PROBLEM REQUIREMENTS
Only one stretch of the data is wanted: the line containing "45 Rue Frédéric Joliot", the line containing "თანახმად თუ ამ", and every line between them, copied exactly.

SOURCE MATERIAL
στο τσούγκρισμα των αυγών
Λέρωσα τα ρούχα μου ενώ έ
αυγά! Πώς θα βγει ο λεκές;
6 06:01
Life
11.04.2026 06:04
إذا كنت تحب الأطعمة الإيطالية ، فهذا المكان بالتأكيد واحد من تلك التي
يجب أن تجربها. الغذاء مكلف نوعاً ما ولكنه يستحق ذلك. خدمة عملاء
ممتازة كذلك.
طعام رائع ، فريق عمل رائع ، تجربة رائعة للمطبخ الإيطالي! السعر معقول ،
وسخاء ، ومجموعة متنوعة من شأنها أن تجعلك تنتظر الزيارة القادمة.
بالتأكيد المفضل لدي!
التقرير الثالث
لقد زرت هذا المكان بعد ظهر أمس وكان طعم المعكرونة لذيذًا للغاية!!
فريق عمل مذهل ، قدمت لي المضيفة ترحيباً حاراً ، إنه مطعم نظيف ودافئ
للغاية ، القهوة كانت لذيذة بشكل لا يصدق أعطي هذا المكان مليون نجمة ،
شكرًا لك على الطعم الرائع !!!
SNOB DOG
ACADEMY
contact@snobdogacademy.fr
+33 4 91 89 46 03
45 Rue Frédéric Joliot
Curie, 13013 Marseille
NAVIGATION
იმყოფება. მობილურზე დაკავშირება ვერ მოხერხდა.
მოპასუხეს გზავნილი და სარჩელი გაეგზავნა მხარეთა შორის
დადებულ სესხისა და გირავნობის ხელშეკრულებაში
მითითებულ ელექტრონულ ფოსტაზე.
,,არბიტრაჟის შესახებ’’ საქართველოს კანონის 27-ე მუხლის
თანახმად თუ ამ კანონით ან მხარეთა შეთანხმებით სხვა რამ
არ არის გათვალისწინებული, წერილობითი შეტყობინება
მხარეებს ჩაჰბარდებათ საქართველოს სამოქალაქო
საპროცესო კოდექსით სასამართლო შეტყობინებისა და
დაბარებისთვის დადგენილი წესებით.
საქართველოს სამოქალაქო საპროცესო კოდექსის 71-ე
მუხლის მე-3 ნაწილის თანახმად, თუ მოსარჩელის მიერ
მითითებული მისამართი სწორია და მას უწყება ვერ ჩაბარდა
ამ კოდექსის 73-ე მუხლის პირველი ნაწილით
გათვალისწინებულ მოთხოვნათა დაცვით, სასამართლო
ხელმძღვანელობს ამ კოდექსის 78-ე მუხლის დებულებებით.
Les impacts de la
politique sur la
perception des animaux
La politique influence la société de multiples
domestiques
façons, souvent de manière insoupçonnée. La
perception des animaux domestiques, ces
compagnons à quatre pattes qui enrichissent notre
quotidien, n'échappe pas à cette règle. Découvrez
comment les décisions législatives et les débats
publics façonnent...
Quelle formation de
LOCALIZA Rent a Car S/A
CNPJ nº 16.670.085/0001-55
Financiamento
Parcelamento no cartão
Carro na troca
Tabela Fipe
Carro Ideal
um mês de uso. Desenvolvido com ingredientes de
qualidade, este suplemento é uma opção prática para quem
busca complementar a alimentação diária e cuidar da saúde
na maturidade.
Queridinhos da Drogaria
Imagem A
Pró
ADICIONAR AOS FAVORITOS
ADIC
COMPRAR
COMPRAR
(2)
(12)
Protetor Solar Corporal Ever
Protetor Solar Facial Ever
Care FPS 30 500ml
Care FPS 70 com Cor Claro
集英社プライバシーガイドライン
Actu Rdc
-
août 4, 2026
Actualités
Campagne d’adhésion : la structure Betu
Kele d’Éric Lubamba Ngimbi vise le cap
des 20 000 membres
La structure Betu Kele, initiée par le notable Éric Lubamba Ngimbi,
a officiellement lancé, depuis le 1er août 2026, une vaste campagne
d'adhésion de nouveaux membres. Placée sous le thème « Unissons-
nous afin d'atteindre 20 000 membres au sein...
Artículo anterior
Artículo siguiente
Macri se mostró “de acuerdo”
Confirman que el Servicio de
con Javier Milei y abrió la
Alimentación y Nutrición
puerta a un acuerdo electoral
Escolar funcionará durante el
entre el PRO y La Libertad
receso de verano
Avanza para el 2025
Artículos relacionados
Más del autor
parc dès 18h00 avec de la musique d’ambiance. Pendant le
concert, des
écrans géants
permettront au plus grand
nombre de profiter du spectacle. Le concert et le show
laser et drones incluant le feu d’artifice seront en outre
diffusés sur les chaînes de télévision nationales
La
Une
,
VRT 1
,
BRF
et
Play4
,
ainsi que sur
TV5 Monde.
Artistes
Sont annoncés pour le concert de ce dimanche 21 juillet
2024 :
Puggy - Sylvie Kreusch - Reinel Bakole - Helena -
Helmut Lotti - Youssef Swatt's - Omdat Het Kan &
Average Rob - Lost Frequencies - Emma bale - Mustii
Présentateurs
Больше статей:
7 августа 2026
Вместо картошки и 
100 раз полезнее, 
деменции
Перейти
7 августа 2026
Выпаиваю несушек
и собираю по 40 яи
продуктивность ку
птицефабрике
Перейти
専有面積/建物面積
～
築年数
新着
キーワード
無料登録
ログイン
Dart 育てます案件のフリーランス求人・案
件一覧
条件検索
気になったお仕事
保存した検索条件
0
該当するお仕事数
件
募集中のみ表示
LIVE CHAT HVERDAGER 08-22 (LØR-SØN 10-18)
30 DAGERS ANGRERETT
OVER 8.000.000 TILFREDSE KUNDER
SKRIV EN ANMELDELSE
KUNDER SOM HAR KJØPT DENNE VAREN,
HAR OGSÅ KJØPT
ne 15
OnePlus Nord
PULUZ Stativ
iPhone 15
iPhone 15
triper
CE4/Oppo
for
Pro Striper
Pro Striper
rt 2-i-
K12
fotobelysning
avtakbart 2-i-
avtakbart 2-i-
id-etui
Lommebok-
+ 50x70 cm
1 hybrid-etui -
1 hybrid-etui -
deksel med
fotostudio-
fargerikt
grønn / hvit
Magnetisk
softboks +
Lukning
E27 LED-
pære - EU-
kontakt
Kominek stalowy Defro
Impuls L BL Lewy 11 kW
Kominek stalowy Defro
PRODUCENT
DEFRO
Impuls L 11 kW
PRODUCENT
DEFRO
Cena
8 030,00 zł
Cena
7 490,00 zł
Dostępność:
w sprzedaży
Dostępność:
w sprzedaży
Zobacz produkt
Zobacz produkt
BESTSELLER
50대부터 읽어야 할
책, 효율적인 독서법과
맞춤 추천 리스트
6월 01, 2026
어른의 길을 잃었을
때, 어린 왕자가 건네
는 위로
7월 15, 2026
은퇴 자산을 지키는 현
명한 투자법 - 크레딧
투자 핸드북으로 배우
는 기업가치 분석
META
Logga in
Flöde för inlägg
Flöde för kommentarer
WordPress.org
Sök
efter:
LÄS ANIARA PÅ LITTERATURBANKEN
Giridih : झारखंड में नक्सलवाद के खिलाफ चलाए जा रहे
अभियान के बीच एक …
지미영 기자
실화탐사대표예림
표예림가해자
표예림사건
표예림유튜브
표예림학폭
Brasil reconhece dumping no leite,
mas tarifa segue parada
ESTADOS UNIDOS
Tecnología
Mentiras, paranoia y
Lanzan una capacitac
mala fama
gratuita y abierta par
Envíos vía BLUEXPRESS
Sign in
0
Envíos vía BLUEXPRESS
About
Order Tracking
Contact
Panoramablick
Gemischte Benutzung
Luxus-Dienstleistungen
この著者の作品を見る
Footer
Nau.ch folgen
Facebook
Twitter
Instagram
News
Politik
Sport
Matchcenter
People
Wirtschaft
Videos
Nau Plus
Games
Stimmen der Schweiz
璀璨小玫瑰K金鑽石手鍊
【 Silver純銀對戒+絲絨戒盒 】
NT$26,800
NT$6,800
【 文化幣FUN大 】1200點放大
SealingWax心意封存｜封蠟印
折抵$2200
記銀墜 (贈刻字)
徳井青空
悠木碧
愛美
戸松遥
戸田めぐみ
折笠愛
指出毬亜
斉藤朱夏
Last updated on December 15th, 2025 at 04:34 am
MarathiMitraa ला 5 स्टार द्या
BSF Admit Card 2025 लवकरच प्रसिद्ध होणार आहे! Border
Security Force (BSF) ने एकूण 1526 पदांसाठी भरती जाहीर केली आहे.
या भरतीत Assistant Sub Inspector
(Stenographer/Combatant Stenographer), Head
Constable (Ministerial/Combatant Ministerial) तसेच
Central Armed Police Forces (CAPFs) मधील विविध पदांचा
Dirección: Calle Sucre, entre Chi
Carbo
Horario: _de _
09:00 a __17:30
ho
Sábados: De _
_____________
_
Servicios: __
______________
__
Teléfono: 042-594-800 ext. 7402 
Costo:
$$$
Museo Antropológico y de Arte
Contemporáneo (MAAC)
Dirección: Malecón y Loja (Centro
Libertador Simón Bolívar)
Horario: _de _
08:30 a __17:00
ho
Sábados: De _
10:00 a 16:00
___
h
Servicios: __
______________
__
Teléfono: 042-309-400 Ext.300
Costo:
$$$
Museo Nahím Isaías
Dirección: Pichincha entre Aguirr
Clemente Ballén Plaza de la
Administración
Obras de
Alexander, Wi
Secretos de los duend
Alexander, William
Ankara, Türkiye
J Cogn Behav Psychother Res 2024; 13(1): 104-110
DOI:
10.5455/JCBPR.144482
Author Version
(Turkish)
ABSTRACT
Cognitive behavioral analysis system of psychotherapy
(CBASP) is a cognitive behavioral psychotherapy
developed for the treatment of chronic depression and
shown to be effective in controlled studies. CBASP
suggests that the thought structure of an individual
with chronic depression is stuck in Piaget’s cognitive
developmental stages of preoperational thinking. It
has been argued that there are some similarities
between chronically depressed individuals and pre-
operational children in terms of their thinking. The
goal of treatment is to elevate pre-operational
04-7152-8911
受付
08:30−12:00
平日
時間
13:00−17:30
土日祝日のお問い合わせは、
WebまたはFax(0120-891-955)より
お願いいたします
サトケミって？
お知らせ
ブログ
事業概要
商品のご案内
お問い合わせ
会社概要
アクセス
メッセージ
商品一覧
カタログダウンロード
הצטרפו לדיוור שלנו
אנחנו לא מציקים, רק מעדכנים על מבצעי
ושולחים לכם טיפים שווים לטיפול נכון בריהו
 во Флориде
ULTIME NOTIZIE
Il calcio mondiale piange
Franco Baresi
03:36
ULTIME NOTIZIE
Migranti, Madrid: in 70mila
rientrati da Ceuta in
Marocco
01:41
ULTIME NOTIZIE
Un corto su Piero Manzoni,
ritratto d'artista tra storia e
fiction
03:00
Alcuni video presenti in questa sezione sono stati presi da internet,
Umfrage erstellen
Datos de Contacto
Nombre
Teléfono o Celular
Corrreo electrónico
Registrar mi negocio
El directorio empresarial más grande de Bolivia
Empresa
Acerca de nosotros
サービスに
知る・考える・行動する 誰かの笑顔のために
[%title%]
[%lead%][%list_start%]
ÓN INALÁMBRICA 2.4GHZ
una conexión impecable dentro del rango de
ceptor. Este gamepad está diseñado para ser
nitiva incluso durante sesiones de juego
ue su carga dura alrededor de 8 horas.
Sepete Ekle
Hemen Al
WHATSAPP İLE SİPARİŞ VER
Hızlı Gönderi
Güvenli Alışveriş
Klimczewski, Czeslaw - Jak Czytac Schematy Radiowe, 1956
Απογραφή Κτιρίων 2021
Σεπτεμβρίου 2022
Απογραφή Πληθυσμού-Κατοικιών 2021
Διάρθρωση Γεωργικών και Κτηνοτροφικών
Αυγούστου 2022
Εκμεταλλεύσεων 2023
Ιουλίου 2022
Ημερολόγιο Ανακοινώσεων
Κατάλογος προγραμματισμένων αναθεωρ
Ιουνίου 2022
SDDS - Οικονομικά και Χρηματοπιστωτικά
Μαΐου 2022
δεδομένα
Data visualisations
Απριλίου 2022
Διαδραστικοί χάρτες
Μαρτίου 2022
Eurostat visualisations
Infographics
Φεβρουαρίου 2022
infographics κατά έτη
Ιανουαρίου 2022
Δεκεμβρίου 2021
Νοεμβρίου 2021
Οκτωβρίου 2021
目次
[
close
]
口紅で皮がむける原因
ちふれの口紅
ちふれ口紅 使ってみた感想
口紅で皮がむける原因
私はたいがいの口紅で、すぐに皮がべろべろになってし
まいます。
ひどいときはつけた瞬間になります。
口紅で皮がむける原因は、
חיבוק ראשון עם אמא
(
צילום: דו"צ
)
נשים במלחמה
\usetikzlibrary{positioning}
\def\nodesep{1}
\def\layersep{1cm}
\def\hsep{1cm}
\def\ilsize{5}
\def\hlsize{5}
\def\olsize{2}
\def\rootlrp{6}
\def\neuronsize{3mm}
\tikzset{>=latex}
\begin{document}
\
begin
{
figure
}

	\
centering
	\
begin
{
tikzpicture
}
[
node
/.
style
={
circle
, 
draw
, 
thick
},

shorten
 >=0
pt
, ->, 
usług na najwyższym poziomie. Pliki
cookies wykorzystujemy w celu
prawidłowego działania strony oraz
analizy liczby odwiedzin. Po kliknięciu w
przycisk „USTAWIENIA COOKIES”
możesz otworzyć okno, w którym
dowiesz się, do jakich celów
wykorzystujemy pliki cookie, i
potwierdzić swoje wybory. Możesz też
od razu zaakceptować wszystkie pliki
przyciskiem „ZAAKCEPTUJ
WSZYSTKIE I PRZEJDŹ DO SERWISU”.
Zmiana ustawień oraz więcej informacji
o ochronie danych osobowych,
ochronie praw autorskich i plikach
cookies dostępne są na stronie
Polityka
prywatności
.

EXERCISE OUTPUT
45 Rue Frédéric Joliot
Curie, 13013 Marseille
NAVIGATION
იმყოფება. მობილურზე დაკავშირება ვერ მოხერხდა.
მოპასუხეს გზავნილი და სარჩელი გაეგზავნა მხარეთა შორის
დადებულ სესხისა და გირავნობის ხელშეკრულებაში
მითითებულ ელექტრონულ ფოსტაზე.
,,არბიტრაჟის შესახებ’’ საქართველოს კანონის 27-ე მუხლის
თანახმად თუ ამ კანონით ან მხარეთა შეთანხმებით სხვა რამ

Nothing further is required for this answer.